[Entries supplied]
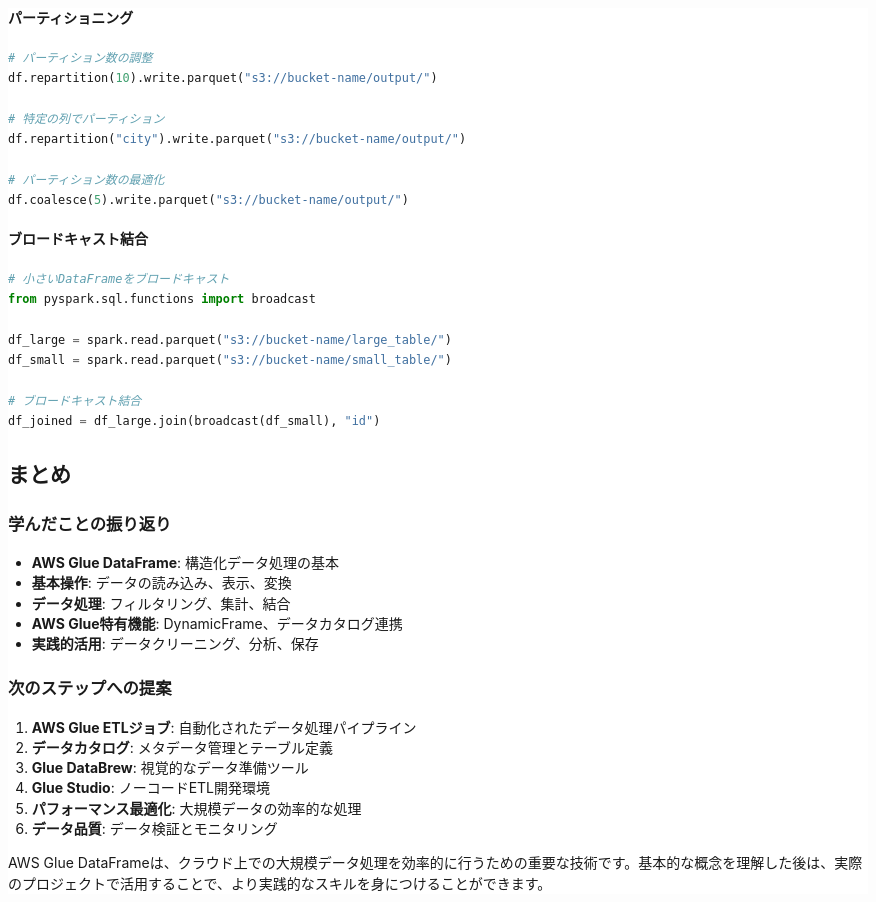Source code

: #### パーティショニング
```python
# パーティション数の調整
df.repartition(10).write.parquet("s3://bucket-name/output/")

# 特定の列でパーティション
df.repartition("city").write.parquet("s3://bucket-name/output/")

# パーティション数の最適化
df.coalesce(5).write.parquet("s3://bucket-name/output/")
```

#### ブロードキャスト結合
```python
# 小さいDataFrameをブロードキャスト
from pyspark.sql.functions import broadcast

df_large = spark.read.parquet("s3://bucket-name/large_table/")
df_small = spark.read.parquet("s3://bucket-name/small_table/")

# ブロードキャスト結合
df_joined = df_large.join(broadcast(df_small), "id")
```

## まとめ

### 学んだことの振り返り
- **AWS Glue DataFrame**: 構造化データ処理の基本
- **基本操作**: データの読み込み、表示、変換
- **データ処理**: フィルタリング、集計、結合
- **AWS Glue特有機能**: DynamicFrame、データカタログ連携
- **実践的活用**: データクリーニング、分析、保存

### 次のステップへの提案
1. **AWS Glue ETLジョブ**: 自動化されたデータ処理パイプライン
2. **データカタログ**: メタデータ管理とテーブル定義
3. **Glue DataBrew**: 視覚的なデータ準備ツール
4. **Glue Studio**: ノーコードETL開発環境
5. **パフォーマンス最適化**: 大規模データの効率的な処理
6. **データ品質**: データ検証とモニタリング

AWS Glue DataFrameは、クラウド上での大規模データ処理を効率的に行うための重要な技術です。基本的な概念を理解した後は、実際のプロジェクトで活用することで、より実践的なスキルを身につけることができます。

[Problem statement]
Leave out every line above except those from the line with "- **実践的活用**: データクリーニング、分析、保存" up to and including the line with "6. **データ品質**: データ検証とモニタリング", and copy those exactly.

[Exercise response]
- **実践的活用**: データクリーニング、分析、保存

### 次のステップへの提案
1. **AWS Glue ETLジョブ**: 自動化されたデータ処理パイプライン
2. **データカタログ**: メタデータ管理とテーブル定義
3. **Glue DataBrew**: 視覚的なデータ準備ツール
4. **Glue Studio**: ノーコードETL開発環境
5. **パフォーマンス最適化**: 大規模データの効率的な処理
6. **データ品質**: データ検証とモニタリング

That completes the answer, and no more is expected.